**SOURCE PASSAGE:**
"""
[Can’t say they didn’t warn us]
In 1994, elementary school students of Ariel School in South Africa had hosted an alien visitation that would eventually become classified as one of the most well-documented instances of extraterrestrial contact in history.
Leaving documentary film-makers and paranormal researches salivating to report on the event, little attention had been paid to the apparent message as opposed to the medium — reasonably so given the many lightyears that must have been travelled and the curious-looking nature of the prototypical messengers.
The aliens, drenched in perceptions of good intention, had a warning message for the future generations of planet Earth:
“I think they want people to know that we’re actually making harm on this world and we mustn’t get too technologed [sic].”- “Eleven year-old Emma”
This seemed to be a consistent warning linked to other, similar events, and one that tends to become elucidated more clearly upon published and produced forms of retrospect.
In fact, it appears to be an innate fear that has been routinely espoused throughout human history, one that we can only label a fear as we’re given the privilege of hindsight and one that only fools us again as we look to the future of technological innovation.
"""
(Stored data)
"""
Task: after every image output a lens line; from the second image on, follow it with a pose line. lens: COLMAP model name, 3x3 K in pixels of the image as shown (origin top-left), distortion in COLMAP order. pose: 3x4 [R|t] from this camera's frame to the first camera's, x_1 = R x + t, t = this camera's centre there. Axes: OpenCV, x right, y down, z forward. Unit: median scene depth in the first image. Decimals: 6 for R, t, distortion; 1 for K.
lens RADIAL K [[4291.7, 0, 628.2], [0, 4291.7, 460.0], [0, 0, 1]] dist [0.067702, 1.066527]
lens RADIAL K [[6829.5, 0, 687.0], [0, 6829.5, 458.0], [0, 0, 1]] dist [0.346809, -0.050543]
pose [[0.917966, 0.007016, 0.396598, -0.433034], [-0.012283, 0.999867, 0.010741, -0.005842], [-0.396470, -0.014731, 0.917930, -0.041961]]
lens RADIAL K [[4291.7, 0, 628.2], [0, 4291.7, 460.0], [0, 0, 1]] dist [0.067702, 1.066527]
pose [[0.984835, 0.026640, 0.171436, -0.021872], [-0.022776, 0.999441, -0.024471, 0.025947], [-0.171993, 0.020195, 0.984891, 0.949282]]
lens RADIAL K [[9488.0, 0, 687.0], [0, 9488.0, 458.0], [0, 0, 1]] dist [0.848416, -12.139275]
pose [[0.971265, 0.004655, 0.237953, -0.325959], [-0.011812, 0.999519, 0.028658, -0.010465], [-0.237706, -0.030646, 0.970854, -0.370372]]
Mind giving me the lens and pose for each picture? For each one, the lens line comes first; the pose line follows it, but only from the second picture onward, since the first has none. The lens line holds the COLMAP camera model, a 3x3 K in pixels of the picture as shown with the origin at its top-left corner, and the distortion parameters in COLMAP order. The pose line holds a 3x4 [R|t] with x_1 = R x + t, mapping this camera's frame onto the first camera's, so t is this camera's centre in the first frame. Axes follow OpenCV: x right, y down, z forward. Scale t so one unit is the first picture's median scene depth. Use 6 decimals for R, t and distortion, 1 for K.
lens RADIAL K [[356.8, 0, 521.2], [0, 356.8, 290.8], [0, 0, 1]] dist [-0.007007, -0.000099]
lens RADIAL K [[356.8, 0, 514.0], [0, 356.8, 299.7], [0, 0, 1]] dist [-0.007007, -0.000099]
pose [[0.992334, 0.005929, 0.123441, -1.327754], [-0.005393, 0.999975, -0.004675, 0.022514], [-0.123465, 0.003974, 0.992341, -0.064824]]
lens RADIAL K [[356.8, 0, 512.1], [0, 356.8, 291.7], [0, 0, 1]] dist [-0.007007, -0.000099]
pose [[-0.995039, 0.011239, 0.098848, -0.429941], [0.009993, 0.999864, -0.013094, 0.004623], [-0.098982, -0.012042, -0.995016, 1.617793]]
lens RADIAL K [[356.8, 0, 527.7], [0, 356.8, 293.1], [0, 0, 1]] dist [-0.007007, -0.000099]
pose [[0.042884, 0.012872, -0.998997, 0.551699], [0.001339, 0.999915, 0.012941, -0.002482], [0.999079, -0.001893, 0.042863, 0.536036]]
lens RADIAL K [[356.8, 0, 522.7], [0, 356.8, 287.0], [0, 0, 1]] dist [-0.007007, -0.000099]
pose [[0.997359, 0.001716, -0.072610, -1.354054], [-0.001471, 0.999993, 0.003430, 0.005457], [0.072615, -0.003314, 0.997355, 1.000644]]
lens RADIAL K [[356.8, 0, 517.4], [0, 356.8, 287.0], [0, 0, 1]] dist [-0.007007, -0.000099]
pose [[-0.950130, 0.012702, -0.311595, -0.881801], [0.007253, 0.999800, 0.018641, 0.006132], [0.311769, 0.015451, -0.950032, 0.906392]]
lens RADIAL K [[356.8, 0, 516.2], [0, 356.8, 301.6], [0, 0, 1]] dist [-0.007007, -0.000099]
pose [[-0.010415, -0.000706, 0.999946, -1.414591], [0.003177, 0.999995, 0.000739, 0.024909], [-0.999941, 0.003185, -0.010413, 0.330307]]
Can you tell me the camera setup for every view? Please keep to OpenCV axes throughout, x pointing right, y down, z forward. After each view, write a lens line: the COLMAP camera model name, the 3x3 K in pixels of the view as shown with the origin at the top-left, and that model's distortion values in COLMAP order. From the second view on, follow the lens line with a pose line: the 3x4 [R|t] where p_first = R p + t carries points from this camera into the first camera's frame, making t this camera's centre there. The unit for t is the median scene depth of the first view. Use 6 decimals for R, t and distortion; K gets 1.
"""
**DIRECTIONS:**
1. List every proper name that appears in the essay about the Ariel School sighting.
2. In the essay about the Ariel School sighting, how old was Emma when she gave the quoted statement?
3. Write the next few sentences of the essay about the Ariel School sighting, following on from its final sentence.

**ANSWERS FOR THE EXERCISE:**
1. Ariel School, South Africa, Earth, Emma

2. Eleven years old.

3.
From automobiles to microwaves to cell phone towers, we’ve always proven ourselves to be especially apprehensive when it comes to technology, even if it means projecting our fears onto visiting intergalactic or interdimensional beings.
But, for once, maybe the fears are becoming a bit more well-founded and, maybe, just maybe, the aliens are onto something.
[There’s no stopping now]
We’re hurdling through space and time on a planet that we don’t really care to understand, in an ocean of space we can’t yet describe, and we don’t care all that much about where it is we’re going or how it is that we’re getting there.
We just want to dive deeper into the comfortably-cool thralls of technological innovation.
Because, in all truth — as much as we may like to deny it — our horizons have become digitized with the alluring promises that accompany the immeasurable peaks of our technological evolution.
Digital immortality. Artificial intelligence. Singularities that we seem to lack the imagination to anticipate. Augmented and virtual and simulated realities. We’re in for a technocopia of immersivity and fascination like none other we’ve preciously imagined, seeing little reason to pause for a moment and reconsider the grand purpose of it all.
And, despite the intergalactic warnings bestowed upon school children about the dangers of technological innovation, we seem as motivated as ever to plug-in and space-out.
Despite apocalyptic narratives about Matrixes and Skynets, despite pop up ads and spyware, despite the assassination of our privacy and the degradation of our spines, eyeballs, and mental health, we’re still crazy about media, dependent on the internet and hooked on all things technological.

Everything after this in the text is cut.